Morteza Heidarpour Morteza Heidarpour

Upcoming Tailwind CSS 1.2.0 Includes Grid Support and New Utilities

Adam Wathan, creator of the Tailwind CSS, published the early release notes for the upcoming version 1.2.0 update to the framework. The new version will include the much-anticipated support for CSS grids and several other useful features for app and website designers. There are no planned breaking changes with the update.

Tailwind CSS is a utility-first CSS framework that is quickly gaining support from designers and developers. Some WordPress themes are starting to pop up in the public sphere that use it, but is more often used as part of the in-house toolset at agencies, in which standards are necessary to keep teams on the same page.

For developers already using the framework, they can look for an update within days. “Right now I don’t have any changes to these features planned, so as long as nobody finds any huge issues I’ll tag the real v1.2.0 next week once I get some documentation together,” said Wathan on Twitter.

Now is a good time for new developers to start tinkering with the CSS framework. With the addition of new CSS grid classes, there is little that is not possible for the majority of use cases.

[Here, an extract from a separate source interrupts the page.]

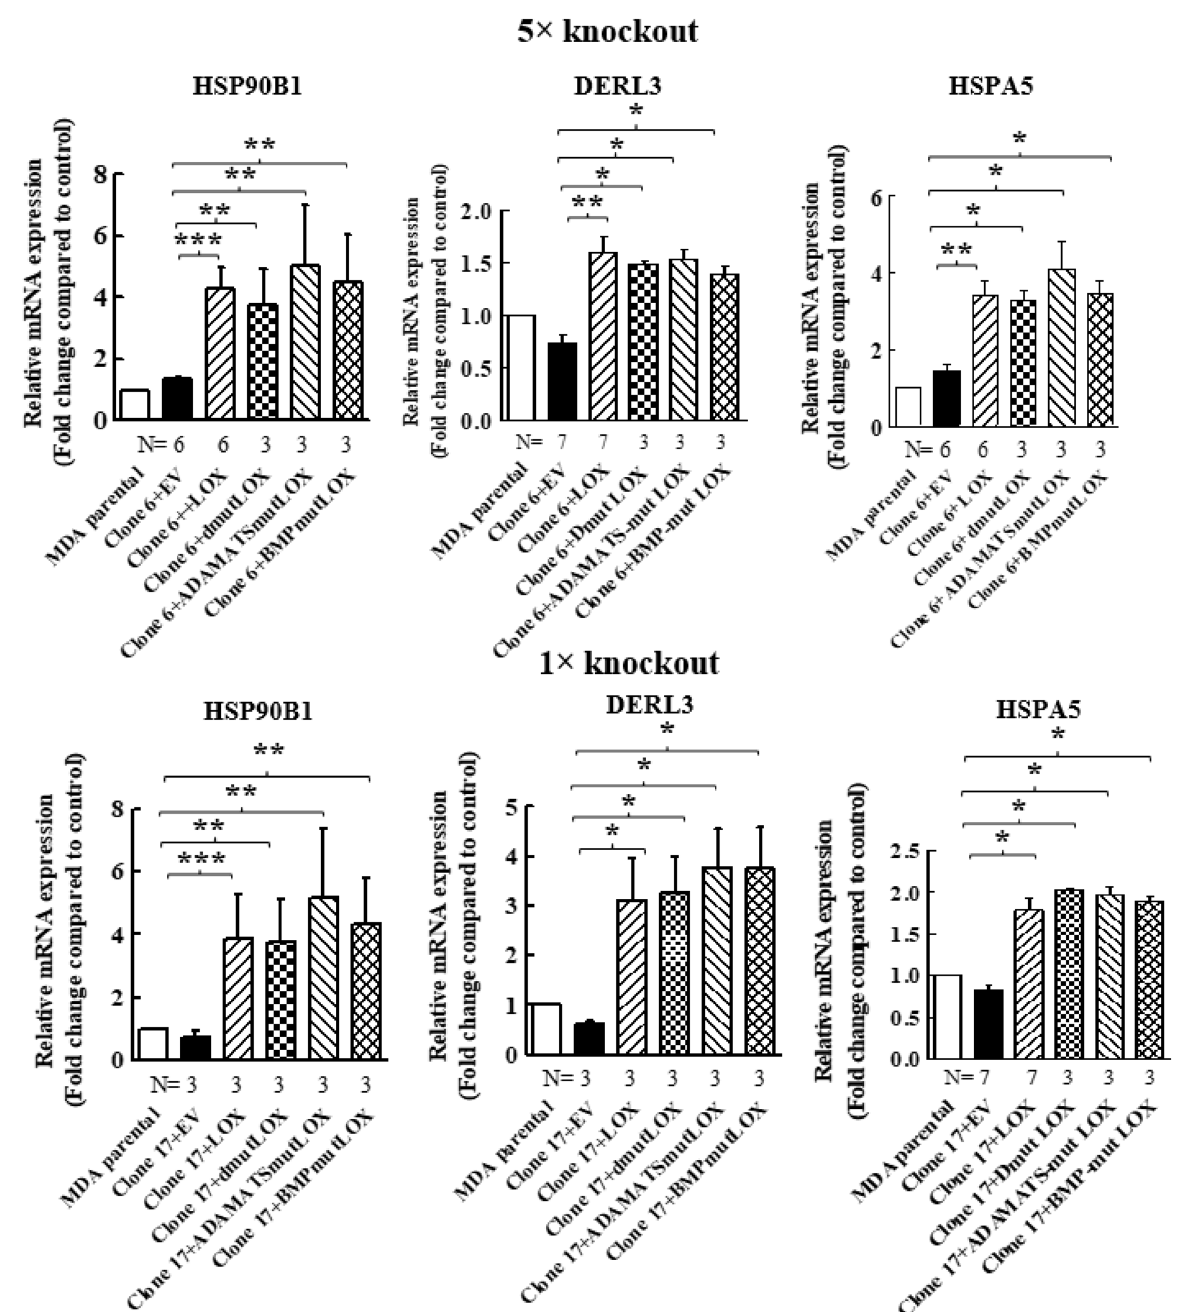
Figure 7. Point-mutated LOX variants that fail to be cleaved are still able to promote the expres- sion of LOX-regulated genes. The expression levels of the STOX2, AGR2, DNAJB11 and DNAJC3 mRNA were determined in MB-MDA-231 as well as in 5× and 1× knock-out cells using qRT-PCR. The expression was compared with the expression level of these genes following the expression of the indicated LOX variants. Results were normalized with the expression level in MB-MDA-231 parental cells. Data represent the mean ± SEM of N independent experiments. Statistical signifi- unsuspected biological functions that do not require processing by the ADAMTS2/14 or BMP-1 proteases at the classical cleavage sites of LOX.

I have been building with Tailwind, or a subset of its classes, for about a year now. Aside from highly-custom scenarios, I have been able to build most projects while writing little CSS code. For someone who comes primarily from a developer background, it has been a godsend for quickly putting together complex layouts. CSS grid support was the big item I had been waiting for. I had already built a custom grid system based on Tailwind’s naming scheme. My implementation is nearly the same as what is shipping in Tailwind CSS 1.2.0.

Other new features include classes for CSS features such as:

  • transition
  • transform
  • stroke-width
  • box-sizing
  • clear

Version 1.2.0 adds extra utility classes for rounded corners and shadow sizes. It also extends its support for setting an element’s maximum width. New utility classes were added for removing a max-width and setting it based on predefined breakpoints.

The Inter font now sits at the top of the font stack and will be used if installed on the user’s system or if the developer loads it on the site. Inter is a popular font created specifically for computer screens. It comes in both fixed and variable options. The Twenty Twenty theme released with WordPress 5.3 uses the variable version of Inter for several elements within its design.

For developers who are extending Tailwind CSS, they now have a new plugin API for building custom plugins. Plugins can also extend the user’s configuration file.

Overall, it looks like it will be a solid update. I am excited about digging into it and using some of the new utility classes.